In the face of such overwhelming evidence of serious misconduct, respondent urges that his above-described actions were not those of a lawyer but rather those of a neutral mediator and should be evaluated as such. However, it is clear that at all times relevant herein, respondent acted as his client’s lawyer. Indeed, he billed John Brannigan, whom he represented through September 1985, $8,450 for legal services rendered between July 20 and 26, 1985, the precise period during which he negotiated with Audrey. Also indicative of his role as an advocate during that period was respondent’s refusal to divulge to Audrey the substance of his communications with John upon the ground that they were privileged. It is, moreover, the case that respondent lost no opportunity to extract concessions from Audrey, thus affording his client the full advantage to be derived from his criminal conduct.

*283Respondent’s procedural exceptions to the disciplinary proceedings are nothing short of frivolous and require no reply.
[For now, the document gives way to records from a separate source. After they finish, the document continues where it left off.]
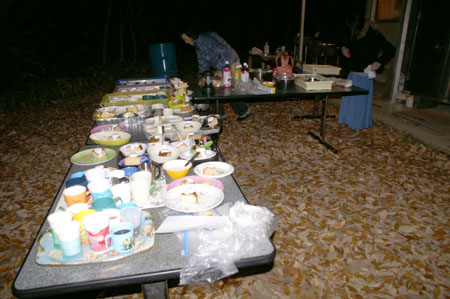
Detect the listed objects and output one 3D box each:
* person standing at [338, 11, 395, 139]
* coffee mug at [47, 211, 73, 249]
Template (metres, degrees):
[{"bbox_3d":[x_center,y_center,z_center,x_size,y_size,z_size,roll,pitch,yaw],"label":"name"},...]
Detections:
[{"bbox_3d":[1.790,-0.925,4.300,0.600,1.580,0.500,-7,21,-18],"label":"person standing"},{"bbox_3d":[-0.557,0.277,1.142,0.085,0.104,0.077,0,20,0],"label":"coffee mug"}]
We could not agree more with the Hearing Panel’s conclusion that respondent’s activities in the Brannigan matter were reprehensible and that his "defenses to the charges and his attempts to justify his actions demonstrate he has no conception of the responsibilities and ethics demanded of a member of the Bar.” There can be no doubt that the sanction of disbarment is necessary in this case. Although this conclusion is fully warranted by respondent’s conduct in the Brannigan matter, it is to be noted in addition that respondent has been previously admonished for commencing and prosecuting unfounded litigation.

Accordingly, petitioner’s motion should be granted in its entirety and respondent’s name stricken from the roll of attorneys.

Murphy, P. J., Sandler, Asch, Rosenberger and Ellerin, JJ., concur.

Respondent’s name is stricken from the roll of attorneys and counselors-at-law in the State of New York, effective April 10. 1988.